It could have been bad news had The Beatles’ “Now And Then,” regarded as the final song from the Fab Four, been snubbed by Grammy voters. So, their nomination for the 67th edition of the annual spectacle, once made official, thrilled everyone—Beatlemaniacs or regular fans—which generally includes the entire population of the Earth.
The Beatles earned Grammy nominations for Record of the Year and Best Rock Performance when the nominees were revealed on Nov. 8.
Believe it or not, The Beatles have yet to win in the Record of the Year category. Their song is up against entries from the likes of Beyoncé, Billie Eilish, Sabrina Carpenter, and Taylor Swift, who collaborated with Post Malone on a song called “Fortnight.” You’d probably see me grinning if any of these artists, should they win, refused to accept the trophy out of respect for the band that bagged the Best New Artist award in 1964—the same year “I Want to Hold Your Hand” failed to win Record of the Year, despite being the song that launched the group to America and the world.
For the Best Rock Performance award, The Beatles are facing strong competition, with both veterans Green Day and Pearl Jam also in the running.

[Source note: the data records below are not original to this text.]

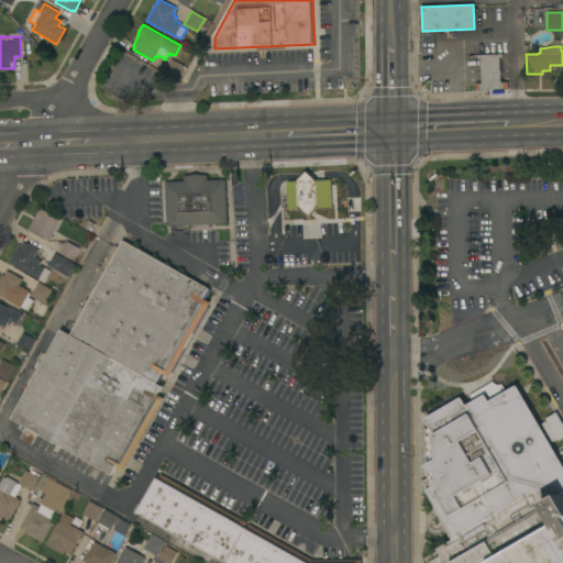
[(503,54),(503,58),(500,58),(501,83),(508,83),(508,89),(475,90),(475,84),(482,84),(481,58),(478,58),(478,55),(503,54)]
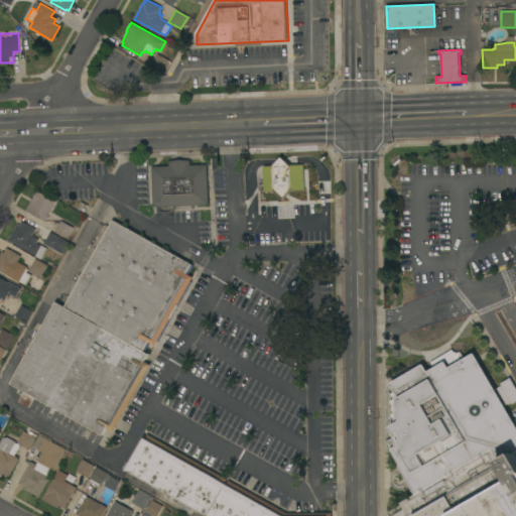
[(169,60),(162,74),(149,67),(156,53),(169,60)]
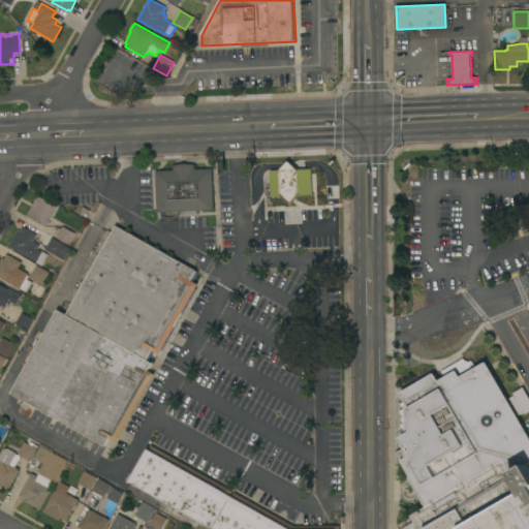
[(270,170),(279,170),(283,165),(288,160),(293,165),(299,169),(311,169),(312,195),(300,195),(290,206),(280,196),(271,196),(270,170)]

History, though, is on the side of the quartet that won just seven Grammys out of 25 nominations. That’s few, if we’re talking about a group that changed popular music. Anyway, their reunion track “Free As A Bird,” partly made possible by advanced technology back in the ‘90s, won Best Pop Performance by a Duo or Group with Vocal at the 39th Grammys. The same song also won Best Music Video in both short and long forms.
Personally, I prefer the mood presented in “Real Love,” the unheralded piece among their reunion records. It’s more engagingly upbeat and sounds like it is celebrating what The Beatles accomplished in just seven years of recording activity during their heyday in the 1960s. “Now And Then” and “Free As A Bird” were slower in tempo and rather heavily pointed to lost times.
“Now And Then,” regardless of its touch of AI (Artificial Intelligence), emotionally connects much deeper than “Free As A Bird,” especially in the verses where John Lennon’s voice hauntingly cuts through—expressed by a man who may have felt he was going to die before his time and being grateful to people who helped him make it through amid the sad feeling he might not be around to enjoy the fruits of his labor.
“Now And Then” features Lennon’s taped demo of his composition from the late ‘70s, guitar work from George Harrison (who vetoed its inclusion in the Beatles Anthology project), and significant contributions from the surviving Beatles, Paul McCartney and Ringo Starr. McCartney is said to have played the lead guitar in the style of Harrison as a nod to how they used to do things and did a count-in at the start of the record, the same as he did for “I Saw Her Standing There” or the first track on The Beatles’ first LP, Please Please Me.
The 2025 Grammy Awards will take place at the Crypto.com Arena in downtown Los Angeles, California, on Feb. 2.
As always, with everything they did—whether winning Best Performance By A Vocal Group in 1964 for their work on A Hard Day’s Night or crafting the conceptual project Sgt. Pepper’s Lonely Hearts Club Band, which won Album of the Year at the 10th Grammys—the world becomes a better place. In other words, nobody loses when The Beatles somehow pull off something.